Overexpressing CrPHT4-7 in CC-1883 leads to improved growth in high light. A) Map of the pJR101 plasmid containing the coding sequence of CrPHT4-7, the strong PSAD promoter, the APHVIII resistance gene, and the PSAD terminator. B) Chl(a + b) contents of CC-1883, pht4-7 mutants, and several randomly selected pht4-7-overexpressing lines after 3 d of growth at 500 µmol photons m⁻² s⁻¹ in TAP medium in Erlenmeyer flasks. C)PHT4-7 transcript abundance in CC-1883 and the selected pht4-7-overexpressing lines (OE#3, OE#10, OE#14) D), F_V/F_M values measured on the same cultures.
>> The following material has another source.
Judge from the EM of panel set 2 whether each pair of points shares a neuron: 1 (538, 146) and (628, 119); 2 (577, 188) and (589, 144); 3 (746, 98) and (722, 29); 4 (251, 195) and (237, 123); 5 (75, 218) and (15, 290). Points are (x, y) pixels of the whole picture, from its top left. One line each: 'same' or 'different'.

The averages and standard errors are based on 3 to 6 independent experiments with 2 to 6 replicates in each. The significance of differences between means was determined by ANOVA with Dunnett’s post hoc test. Asterisks indicate significantly different means (P < 0.05) compared to the control strain CC-1883.

Figure 8.

CrPHT4-7 transports phosphate in a yeast experimental system. A) Physical map of the construct for heterologous complementation. B) Growth rates of strain EY57 and the phosphate-transporter-deficient strain EY917 expressing the empty vector or CrPHT4-7. C) Uptake of ascorbate (Asc) into yeast cells expressing CrPHT4-7 in comparison to the control strain. The cultures were incubated with 0, 2, 5, 10, and 20 mm Asc for 15 min. The averages and standard errors are based on 3 to 4 independent experiments. Data were analyzed by Welch's unpaired t-test. Asterisks indicate significantly different means (P < 0.05) compared to the respective empty vector-containing strain. ND, non-detectable.